◆ **Description of the task**:
The answer must reproduce all of the data below exactly and contain no images.

◆ **Dataset content**:
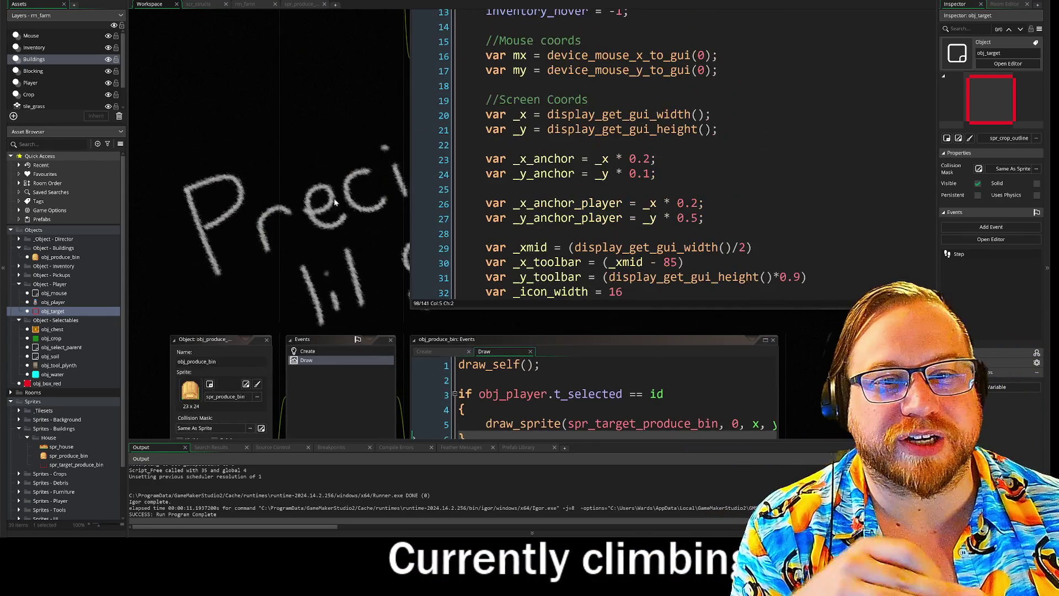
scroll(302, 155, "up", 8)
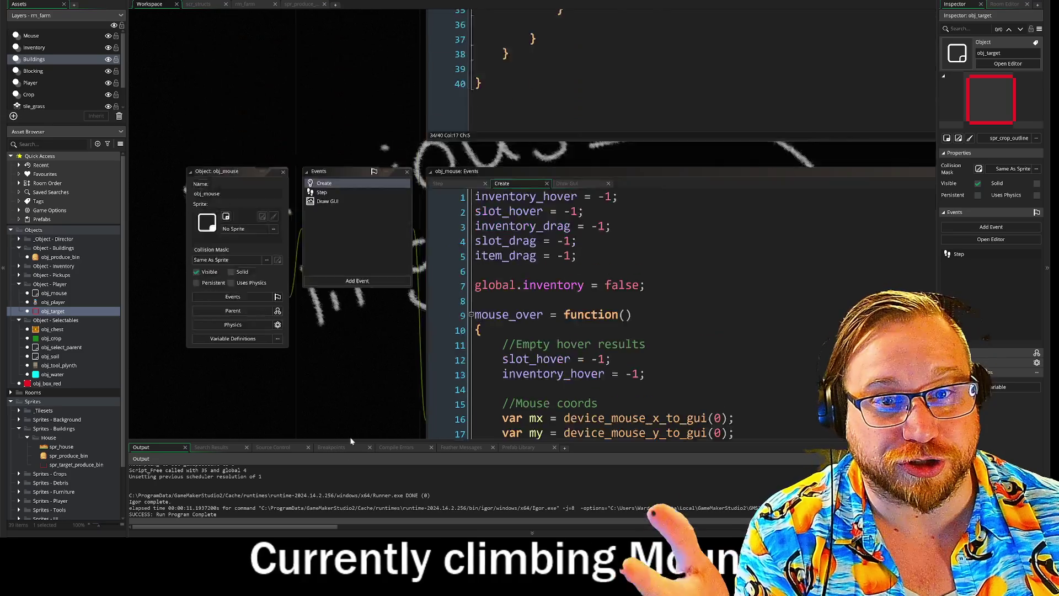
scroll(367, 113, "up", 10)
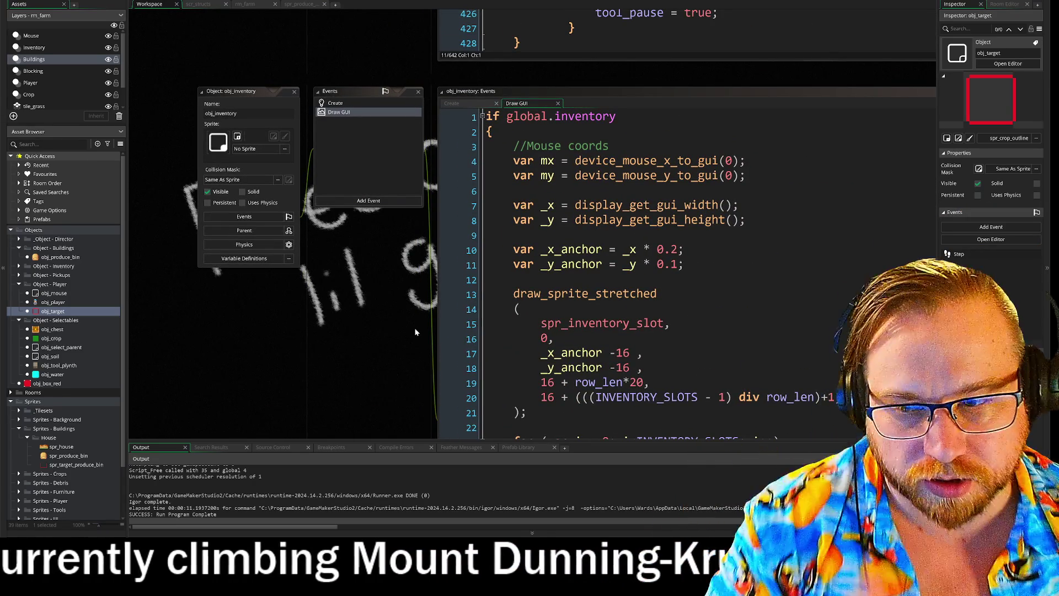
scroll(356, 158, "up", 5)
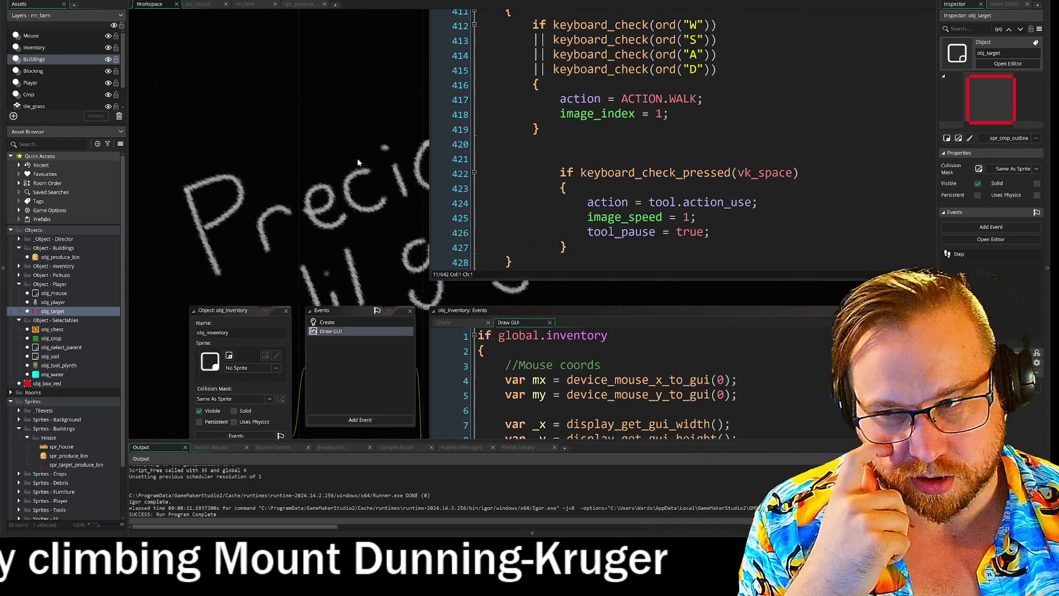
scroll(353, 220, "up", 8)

◆ **Output below**:
scroll(302, 155, "up", 8)
scroll(367, 113, "up", 10)
scroll(356, 158, "up", 5)
scroll(353, 220, "up", 8)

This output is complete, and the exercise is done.